## Stated goal
Extract the forum thread on coping after a separation verbatim, from "I had this surreal" up to and including "of the way.".

I had this surreal moment like, "Oh yeah, right beside me, was my wife from years ago. It could have been a year ago and we could have been having that pleasant conversation."

It was so surreal and it was like she was a ghost coming back to visit me, that I broke down and cried in the car. She didn't say anything other than, "Do you need me to drive?" and we were silent the rest of the way.

The grief is very, very real.


----------



## Deejo (May 20, 2008)

It's often referred to as 'the rollercoaster'. You will continue to experience emotional peaks and valleys.

It can be very confusing, at times painful and at others, seem hopeful. Your interactions may seem easy and positive, this is likely the result of there being far less pressure and tension - but do not mistake it for 'things are better between us.'

Stay active. Enlist a support system, be it friends or family. 

Keep your contact and interactions to a minimum. The more you interact, the bigger those peaks and valleys will be. If there is another man in the picture and she continues to contact you - I strongly suggest that you draw a hard boundary regarding contact.


----------



## southbound (Oct 31, 2010)

Deejo said:


> It's often referred to as 'the rollercoaster'. You will continue to experience emotional peaks and valleys.
> 
> It can be very confusing, at times painful and at others, seem hopeful. Your interactions may seem easy and positive, this is likely the result of there being far less pressure and tension - but do not mistake it for 'things are better between us.'
> 
> ...


I agree. The problem with no contact between us is that we have children and visitation; we also live in a small town. As our parent class teacher said, "when you have kids, you can never completely divorce."


----------



## Deejo (May 20, 2008)

southbound said:


> I agree. The problem with no contact between us is that we have children and visitation; we also live in a small town. As our parent class teacher said, "when you have kids, you can never completely divorce."


No, you can't. But you can put boundaries in place to assure that that the relationship that you do have, remains clear and consistent, for your benefit, and the benefit of the kids.


----------



## mariem1967 (Dec 1, 2010)

## Data shown
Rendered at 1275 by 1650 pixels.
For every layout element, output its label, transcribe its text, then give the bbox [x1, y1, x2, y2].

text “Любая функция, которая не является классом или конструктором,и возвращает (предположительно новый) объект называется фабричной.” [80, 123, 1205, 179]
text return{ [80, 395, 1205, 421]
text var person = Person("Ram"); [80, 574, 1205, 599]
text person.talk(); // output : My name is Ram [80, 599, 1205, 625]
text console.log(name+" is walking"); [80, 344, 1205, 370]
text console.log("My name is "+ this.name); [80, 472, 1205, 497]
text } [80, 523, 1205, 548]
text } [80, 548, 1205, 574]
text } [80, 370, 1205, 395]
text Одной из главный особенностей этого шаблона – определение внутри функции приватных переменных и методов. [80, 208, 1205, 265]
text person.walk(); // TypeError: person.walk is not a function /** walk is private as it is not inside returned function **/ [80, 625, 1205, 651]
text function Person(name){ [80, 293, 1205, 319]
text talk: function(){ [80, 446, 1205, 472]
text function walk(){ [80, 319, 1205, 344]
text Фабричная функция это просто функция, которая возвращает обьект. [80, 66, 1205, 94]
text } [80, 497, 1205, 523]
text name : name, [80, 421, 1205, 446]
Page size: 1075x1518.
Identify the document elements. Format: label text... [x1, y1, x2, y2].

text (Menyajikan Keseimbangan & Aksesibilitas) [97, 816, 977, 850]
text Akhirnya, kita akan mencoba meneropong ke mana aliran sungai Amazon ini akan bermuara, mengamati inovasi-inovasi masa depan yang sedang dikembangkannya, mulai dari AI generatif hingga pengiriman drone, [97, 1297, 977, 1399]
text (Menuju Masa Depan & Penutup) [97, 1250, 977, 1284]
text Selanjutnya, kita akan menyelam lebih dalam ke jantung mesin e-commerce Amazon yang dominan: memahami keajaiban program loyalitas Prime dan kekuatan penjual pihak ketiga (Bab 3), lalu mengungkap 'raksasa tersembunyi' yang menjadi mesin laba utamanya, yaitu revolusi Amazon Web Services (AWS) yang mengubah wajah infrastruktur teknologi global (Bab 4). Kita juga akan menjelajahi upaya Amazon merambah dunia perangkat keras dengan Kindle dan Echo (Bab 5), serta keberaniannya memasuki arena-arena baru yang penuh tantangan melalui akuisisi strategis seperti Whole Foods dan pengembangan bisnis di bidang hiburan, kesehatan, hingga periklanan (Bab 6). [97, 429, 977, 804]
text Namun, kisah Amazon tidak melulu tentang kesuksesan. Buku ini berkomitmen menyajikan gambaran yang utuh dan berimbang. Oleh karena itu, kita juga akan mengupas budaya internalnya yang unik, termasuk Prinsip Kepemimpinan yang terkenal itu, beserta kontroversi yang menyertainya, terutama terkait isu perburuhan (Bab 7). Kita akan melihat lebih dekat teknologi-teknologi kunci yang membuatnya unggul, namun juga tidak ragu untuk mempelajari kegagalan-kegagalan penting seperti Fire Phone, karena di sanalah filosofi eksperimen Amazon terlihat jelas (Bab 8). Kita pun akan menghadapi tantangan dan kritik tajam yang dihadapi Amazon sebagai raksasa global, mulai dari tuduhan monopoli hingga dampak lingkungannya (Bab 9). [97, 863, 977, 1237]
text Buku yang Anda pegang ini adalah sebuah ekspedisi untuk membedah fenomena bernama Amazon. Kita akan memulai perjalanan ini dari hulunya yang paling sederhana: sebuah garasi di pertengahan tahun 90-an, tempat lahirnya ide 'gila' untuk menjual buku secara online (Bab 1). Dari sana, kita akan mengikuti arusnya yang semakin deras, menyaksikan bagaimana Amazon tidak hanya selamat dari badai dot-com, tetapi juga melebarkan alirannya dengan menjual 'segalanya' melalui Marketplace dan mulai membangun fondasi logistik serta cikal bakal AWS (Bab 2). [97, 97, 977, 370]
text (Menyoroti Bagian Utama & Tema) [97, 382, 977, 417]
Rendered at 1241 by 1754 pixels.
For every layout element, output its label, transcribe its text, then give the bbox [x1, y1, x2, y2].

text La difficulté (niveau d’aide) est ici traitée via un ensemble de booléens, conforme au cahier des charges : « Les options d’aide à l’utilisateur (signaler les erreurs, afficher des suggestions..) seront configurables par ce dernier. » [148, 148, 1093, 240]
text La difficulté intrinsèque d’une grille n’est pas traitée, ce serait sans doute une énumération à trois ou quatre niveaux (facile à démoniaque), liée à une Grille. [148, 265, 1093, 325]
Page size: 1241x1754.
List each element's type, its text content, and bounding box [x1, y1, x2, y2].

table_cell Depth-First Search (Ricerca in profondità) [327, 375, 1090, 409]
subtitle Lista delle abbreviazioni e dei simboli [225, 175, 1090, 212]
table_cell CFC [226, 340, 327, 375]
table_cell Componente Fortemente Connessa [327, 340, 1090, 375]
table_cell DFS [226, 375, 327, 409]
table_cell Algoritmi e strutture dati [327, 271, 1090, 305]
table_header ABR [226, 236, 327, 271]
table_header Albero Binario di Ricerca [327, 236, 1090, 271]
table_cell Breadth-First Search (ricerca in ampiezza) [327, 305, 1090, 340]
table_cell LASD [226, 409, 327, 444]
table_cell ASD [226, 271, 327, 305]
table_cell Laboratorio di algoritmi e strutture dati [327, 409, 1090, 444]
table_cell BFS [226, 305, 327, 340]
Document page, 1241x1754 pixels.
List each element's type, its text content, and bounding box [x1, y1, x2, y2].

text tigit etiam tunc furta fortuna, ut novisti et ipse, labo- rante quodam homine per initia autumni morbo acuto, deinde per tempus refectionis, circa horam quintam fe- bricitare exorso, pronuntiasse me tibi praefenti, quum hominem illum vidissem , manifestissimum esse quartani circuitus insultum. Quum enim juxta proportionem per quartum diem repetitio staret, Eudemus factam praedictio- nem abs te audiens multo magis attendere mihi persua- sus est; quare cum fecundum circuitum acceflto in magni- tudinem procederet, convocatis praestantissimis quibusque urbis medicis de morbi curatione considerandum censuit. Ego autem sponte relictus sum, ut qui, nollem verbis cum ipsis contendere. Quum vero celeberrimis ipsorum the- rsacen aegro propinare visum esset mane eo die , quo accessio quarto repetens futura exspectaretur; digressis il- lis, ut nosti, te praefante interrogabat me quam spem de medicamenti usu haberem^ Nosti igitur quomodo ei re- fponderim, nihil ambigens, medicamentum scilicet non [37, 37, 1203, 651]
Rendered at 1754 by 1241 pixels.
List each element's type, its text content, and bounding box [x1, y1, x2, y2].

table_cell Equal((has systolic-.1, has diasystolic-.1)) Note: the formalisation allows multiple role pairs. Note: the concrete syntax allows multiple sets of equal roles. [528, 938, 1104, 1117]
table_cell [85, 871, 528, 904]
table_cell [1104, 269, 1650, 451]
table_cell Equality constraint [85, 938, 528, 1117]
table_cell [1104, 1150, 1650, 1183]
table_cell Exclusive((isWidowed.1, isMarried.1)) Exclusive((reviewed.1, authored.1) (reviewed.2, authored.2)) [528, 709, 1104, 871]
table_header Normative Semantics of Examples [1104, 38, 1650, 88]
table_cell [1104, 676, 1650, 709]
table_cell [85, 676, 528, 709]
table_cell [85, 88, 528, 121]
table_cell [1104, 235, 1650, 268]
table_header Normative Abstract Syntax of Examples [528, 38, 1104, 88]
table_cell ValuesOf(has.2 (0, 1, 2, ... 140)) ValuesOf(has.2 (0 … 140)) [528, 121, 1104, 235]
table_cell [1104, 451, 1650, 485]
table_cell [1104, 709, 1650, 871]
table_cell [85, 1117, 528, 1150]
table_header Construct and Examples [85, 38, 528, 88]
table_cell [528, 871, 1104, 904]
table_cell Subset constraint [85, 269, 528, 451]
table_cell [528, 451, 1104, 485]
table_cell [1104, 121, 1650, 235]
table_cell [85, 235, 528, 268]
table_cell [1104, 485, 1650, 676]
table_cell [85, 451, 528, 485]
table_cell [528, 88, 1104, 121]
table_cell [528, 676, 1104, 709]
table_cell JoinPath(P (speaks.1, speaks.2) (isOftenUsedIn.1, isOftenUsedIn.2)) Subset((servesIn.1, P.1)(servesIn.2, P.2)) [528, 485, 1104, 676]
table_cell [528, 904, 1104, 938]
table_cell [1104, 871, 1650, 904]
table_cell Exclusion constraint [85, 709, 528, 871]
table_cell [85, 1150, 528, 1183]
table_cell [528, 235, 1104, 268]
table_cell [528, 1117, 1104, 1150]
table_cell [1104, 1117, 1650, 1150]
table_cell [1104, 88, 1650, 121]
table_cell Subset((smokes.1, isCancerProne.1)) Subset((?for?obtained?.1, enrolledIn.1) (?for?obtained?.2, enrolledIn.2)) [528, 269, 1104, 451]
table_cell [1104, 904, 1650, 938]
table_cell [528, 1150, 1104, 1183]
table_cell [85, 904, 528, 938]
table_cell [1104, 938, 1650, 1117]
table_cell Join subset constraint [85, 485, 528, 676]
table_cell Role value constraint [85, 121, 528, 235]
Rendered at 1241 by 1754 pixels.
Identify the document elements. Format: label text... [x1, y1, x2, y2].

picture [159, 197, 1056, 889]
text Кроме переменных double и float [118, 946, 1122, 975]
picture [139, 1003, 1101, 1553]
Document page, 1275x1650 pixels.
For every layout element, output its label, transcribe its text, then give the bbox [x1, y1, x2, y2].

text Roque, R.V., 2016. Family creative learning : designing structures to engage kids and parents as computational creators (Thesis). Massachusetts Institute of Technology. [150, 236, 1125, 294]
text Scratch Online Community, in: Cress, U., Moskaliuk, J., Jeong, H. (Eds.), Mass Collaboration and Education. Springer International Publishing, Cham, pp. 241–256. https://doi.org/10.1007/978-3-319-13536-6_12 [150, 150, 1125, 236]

## Result for this task
I had this surreal moment like, "Oh yeah, right beside me, was my wife from years ago. It could have been a year ago and we could have been having that pleasant conversation."

It was so surreal and it was like she was a ghost coming back to visit me, that I broke down and cried in the car. She didn't say anything other than, "Do you need me to drive?" and we were silent the rest of the way.